:: PROBLEMS TO WORK ON ::
• 1. In the passage on the history of Troy below, reproduce the text from "In 1801 Deacon" to "the 1804 Treaty.".
• 2. Answer these questions using the passage on the history of Troy below:
(a) How many miles is Troy from St. Louis?
(b) What business did Zadock Woods operate?
(c) In what year did Sac and Fox chiefs sign the treaty in St. Louis?

Troy is the county seat
of Lincoln County and is located about 70 miles south of Hannibal and 60
miles northwest of St. Louis. The land that Troy occupies was once an old
Sac and Fox campsite. The Sac and the Fox were independent tribes of the
Algonquin who became allied as they were forced by the French to migrate
south from the Great Lakes. A large band settled along the Missouri River
and became known as the "Sac and Fox of the Missouri." European
settlers began arriving in the area as early as the 1790s attracted by the
Spanish land grants in the county's fertile Cuivre (French for copper)
River Valley.
In 1801 Deacon Joseph
Cottle erected a log cabin a short distance south of the public spring and
Zadock Woods erected a double log house north of the spring. Cottle began
operating a horse powered corn mill while Woods operated a tavern. In 1804
in St. Louis, Sac and Fox chiefs were persuaded to sign a treaty ceding to
the U.S. Government all Sac and Fox lands east of the Mississippi River, as
well as some to the west. Government efforts to enforce the land surrender
raised tensions, particularly among the bands that were not party to and
were unaware of the 1804 Treaty.

:: MATERIAL SHOWN ::
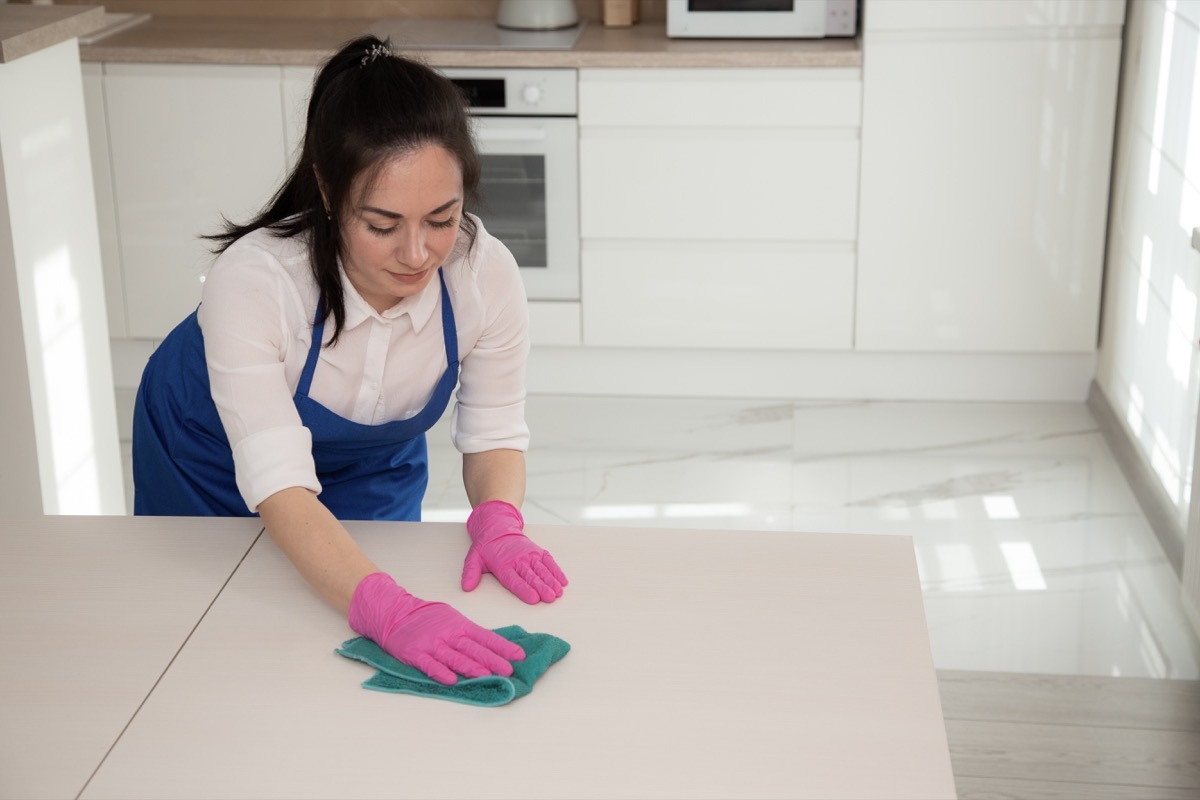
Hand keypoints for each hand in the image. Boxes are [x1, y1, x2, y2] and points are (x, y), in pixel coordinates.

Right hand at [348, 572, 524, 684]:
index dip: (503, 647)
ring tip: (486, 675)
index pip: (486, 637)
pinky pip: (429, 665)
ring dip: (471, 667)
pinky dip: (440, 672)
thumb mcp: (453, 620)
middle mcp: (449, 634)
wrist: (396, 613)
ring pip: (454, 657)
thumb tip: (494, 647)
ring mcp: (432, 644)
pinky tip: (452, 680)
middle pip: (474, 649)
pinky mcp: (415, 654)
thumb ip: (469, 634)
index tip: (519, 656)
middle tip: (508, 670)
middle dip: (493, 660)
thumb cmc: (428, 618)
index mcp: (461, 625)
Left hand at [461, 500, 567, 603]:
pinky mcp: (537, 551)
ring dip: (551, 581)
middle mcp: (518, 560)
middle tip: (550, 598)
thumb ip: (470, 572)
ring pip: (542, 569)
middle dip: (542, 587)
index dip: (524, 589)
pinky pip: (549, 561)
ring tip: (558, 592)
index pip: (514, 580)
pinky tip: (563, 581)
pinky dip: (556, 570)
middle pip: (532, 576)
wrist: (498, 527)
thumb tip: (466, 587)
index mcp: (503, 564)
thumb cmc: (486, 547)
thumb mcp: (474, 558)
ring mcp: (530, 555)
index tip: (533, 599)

* * *

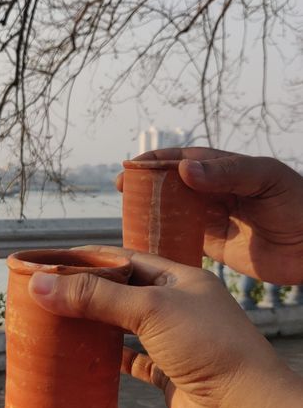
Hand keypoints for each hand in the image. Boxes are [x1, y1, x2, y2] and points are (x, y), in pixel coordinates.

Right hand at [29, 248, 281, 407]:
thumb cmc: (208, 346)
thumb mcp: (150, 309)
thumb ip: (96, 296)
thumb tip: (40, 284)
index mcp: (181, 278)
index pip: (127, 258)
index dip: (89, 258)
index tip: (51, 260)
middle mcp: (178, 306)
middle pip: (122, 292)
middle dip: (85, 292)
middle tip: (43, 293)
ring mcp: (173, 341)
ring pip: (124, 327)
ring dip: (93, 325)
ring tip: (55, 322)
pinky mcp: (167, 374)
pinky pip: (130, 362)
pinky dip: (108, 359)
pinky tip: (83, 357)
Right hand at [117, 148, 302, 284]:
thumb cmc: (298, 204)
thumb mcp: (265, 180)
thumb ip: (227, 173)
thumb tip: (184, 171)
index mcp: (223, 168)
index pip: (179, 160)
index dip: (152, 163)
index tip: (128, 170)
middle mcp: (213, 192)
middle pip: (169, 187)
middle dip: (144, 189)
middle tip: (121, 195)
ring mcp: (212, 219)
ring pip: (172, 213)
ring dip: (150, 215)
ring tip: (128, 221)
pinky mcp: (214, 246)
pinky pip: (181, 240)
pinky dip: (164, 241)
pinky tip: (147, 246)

:: RESULTS OF THE EXERCISE ::
• 1.
In 1801 Deacon Joseph
Cottle erected a log cabin a short distance south of the public spring and
Zadock Woods erected a double log house north of the spring. Cottle began
operating a horse powered corn mill while Woods operated a tavern. In 1804
in St. Louis, Sac and Fox chiefs were persuaded to sign a treaty ceding to
the U.S. Government all Sac and Fox lands east of the Mississippi River, as
well as some to the west. Government efforts to enforce the land surrender
raised tensions, particularly among the bands that were not party to and
were unaware of the 1804 Treaty.

• 2.
(a) About 60 miles.
(b) A tavern.
(c) 1804.